The first Dabney lawyer began his practice in 1794 in Gloucester Courthouse, Va., in what is called the Tidewater section of the commonwealth, Dabney said.
But, he said, Benjamin Dabney was not the first Dabney in the colonies. That honor goes to three French Huguenot brothers who emigrated to North America from England in the 1600s. At the time of their emigration, the family spelled its name d’Aubigne.
“Two settled in Virginia and one went to Boston,” Dabney said, adding, there seemed to be at least three generations of the family before Benjamin Dabney was born and eventually studied law.
According to “Memorials of a Southern Planter” by Susan Dabney Smedes, Benjamin Dabney was the head of the bar in King and Queen County, Va., and was employed by the British government to settle British claims.
“He was considered by his breathern in his profession to be the most learned man in the law in his law section,” Smedes continued.
By the third decade of the 19th Century, farming had gotten more and more difficult in the area of Virginia where the Dabneys lived, Dabney said.
“They had not figured out crop rotation and the land was just farmed out,” he explained.

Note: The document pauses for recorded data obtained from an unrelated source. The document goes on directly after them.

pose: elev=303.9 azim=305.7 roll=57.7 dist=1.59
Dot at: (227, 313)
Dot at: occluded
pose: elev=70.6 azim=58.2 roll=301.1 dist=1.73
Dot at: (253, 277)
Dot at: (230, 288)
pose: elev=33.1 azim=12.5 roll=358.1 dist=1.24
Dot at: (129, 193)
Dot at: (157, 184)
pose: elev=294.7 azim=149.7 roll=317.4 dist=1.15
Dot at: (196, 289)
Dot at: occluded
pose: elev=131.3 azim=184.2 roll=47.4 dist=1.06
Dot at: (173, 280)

As a result, Benjamin Dabney’s son, Philip Augustine Lee Dabney, followed a general migration of Virginians to the South and Southwest in search of more fertile soil. He found what he was looking for in Raymond and settled there in 1835.
About that time, Philip Augustine Lee Dabney dropped Philip and began signing papers with his initials “A.L.”

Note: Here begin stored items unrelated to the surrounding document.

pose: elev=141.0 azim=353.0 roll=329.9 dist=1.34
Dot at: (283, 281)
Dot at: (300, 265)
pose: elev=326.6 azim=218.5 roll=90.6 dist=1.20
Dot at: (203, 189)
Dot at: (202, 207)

“He was a probate judge in Raymond for a long time and he signed his decrees A.L. Dabney,” Dabney said.
The second of the family in Mississippi was Marye (pronounced Marie) Dabney, the son of A.L. Dabney.
Continuing the listing of Dabney lawyers, Dabney said the next to join the firm was Moncure Dabney, a nephew of Marye, in 1907. Moncure was followed by L. Bryan Dabney Sr., who joined the firm in 1913, and finally Lucius B. Dabney Jr. in 1949. Another family member, Fredrick Dabney, the brother of L. Bryan, joined the firm in 1916 and practiced until 1942 before leaving to go into another business.
There is a seventh generation of Dabneys who is a lawyer. Emily Dabney, the daughter of Lucius, practiced with her father four or five years before moving to Chicago, where she still practices.
The Dabney firm was moved from Raymond to Edwards, then a thriving port on the Big Black River, and finally to Vicksburg in 1885. At the time of the move to this city, Vicksburg was the largest city in Mississippi with some 15,000 residents.
In addition to practicing law, the Dabney family has a history of military service dating to Marye Dabney who served in an infantry company during the War Between the States. During his service, he was stationed in Vicksburg for a time.
L. Bryan Dabney Sr. and Fredrick Dabney both served in World War I in 1918 and 1919.
Lucius Dabney, 79, served in World War II and the Korean War.
Dabney said he had no idea what compelled so many of his ancestors to study and practice law, but he well knows why he did.
“I wanted to practice with my father,” he said.
Dabney is now a senior among members of the Warren County Bar Association. His reputation, said colleague J. Stanford “Stan” Terry is like his father’s as “an able and honest lawyer.”
Landman “Landy” Teller Jr. of Teller, Chaney, Hassell & Hopson is a second-generation Vicksburg attorney and has a son, Blake, practicing here. There’s more to Dabney than longevity, Teller said.
“Lucius represents what has been largely lost,” Teller said, “the true gentleman lawyer. He is always the same and always friendly.”